In this eight-year experiment, 12 populations of E. coli, each begun from a single cell, were grown in low-glucose conditions for 20,000 generations. Each culture was introduced to fresh growth medium every 24 hours. Occasionally, samples were removed from the populations, and their fitness in low-glucose conditions was tested against that of members sampled from the ancestral (common ancestor) E. coli population.
The following question refers to the figure. In this eight-year experiment, 12 populations of E. coli, each begun from a single cell, were grown in low-glucose conditions for 20,000 generations. Each culture was introduced to fresh growth medium every 24 hours. Occasionally, samples were removed from the populations, and their fitness in low-glucose conditions was tested against that of members sampled from the ancestral (common ancestor)  E. coli population.   E. coli cells typically make most of their ATP by metabolizing glucose.
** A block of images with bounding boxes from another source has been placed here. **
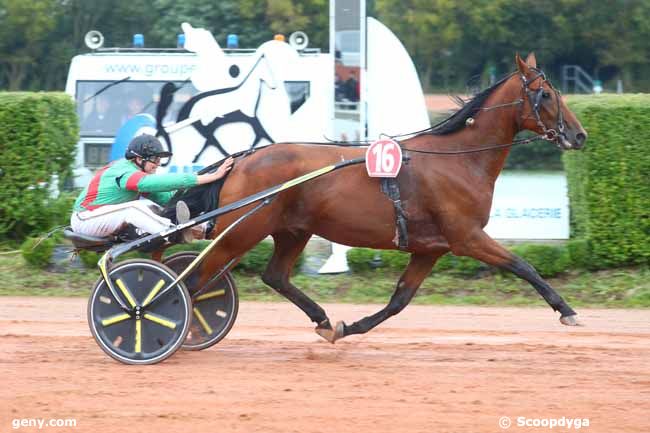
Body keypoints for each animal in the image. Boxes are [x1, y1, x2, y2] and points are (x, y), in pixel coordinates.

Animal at [178, 53, 588, 340]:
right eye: (546, 94)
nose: (579, 135)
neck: (459, 159)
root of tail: (242, 158)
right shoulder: (467, 237)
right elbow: (523, 266)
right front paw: (567, 310)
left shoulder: (430, 248)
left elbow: (399, 300)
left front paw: (347, 328)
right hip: (241, 232)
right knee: (193, 281)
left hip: (292, 230)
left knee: (274, 276)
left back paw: (322, 319)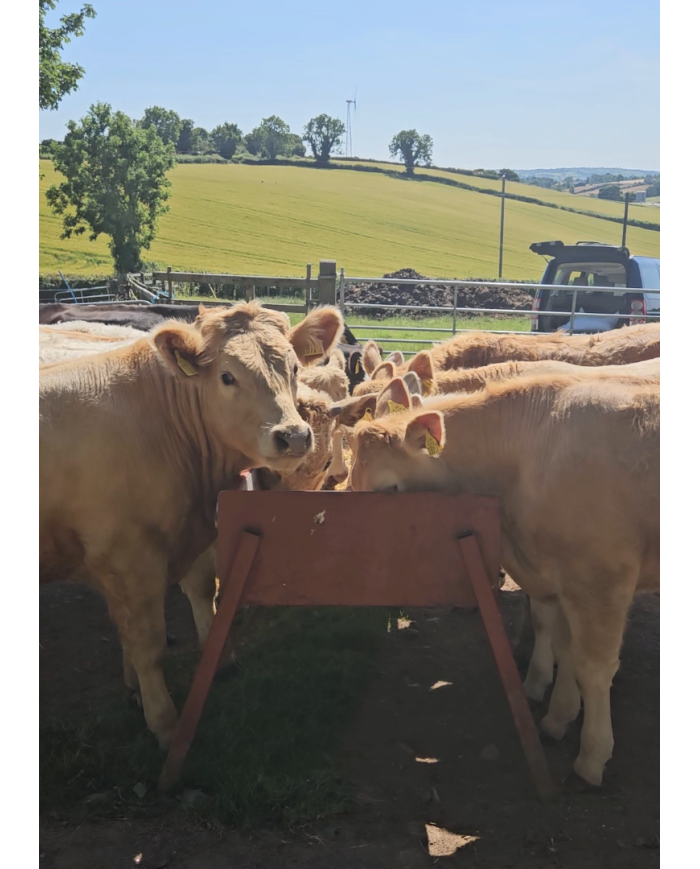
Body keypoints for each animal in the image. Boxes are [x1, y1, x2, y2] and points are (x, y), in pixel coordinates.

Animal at [40, 302, 344, 748]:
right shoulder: (129, 557)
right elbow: (148, 645)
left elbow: (199, 594)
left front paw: (218, 662)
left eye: (292, 367)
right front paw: (165, 722)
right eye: (227, 376)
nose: (293, 436)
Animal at [348, 373, 659, 787]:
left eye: (389, 490)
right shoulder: (557, 576)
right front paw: (558, 716)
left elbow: (593, 668)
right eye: (352, 485)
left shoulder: (600, 578)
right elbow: (563, 648)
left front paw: (592, 756)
Under the conditions of this experiment, E. coli generation times in the experimental lines and low-glucose conditions should ________. A)  be the same as in the typical environment B)  be faster than in the typical environment C)  be slower than in the typical environment D)  increase over time in the experimental cells
E. coli cells typically make most of their ATP by metabolizing glucose. Under the conditions of this experiment, E. coli generation times in the experimental lines and low-glucose conditions should ________.


Definitions:

Quick Ratio

A liquidity ratio that measures a company's ability to meet its short-term obligations with its most liquid assets, excluding inventory.

Acid-Test Ratio

A financial metric used to evaluate a company's short-term liquidity position by dividing its most liquid assets by its current liabilities.

Current Ratio

A financial metric indicating a firm's capacity to fulfill its short-term debts, which are obligations due within the next year, by dividing its current assets by its current liabilities.

Debt Ratio

A financial ratio that measures the proportion of a company's total debt to its total assets, indicating the company's leverage level.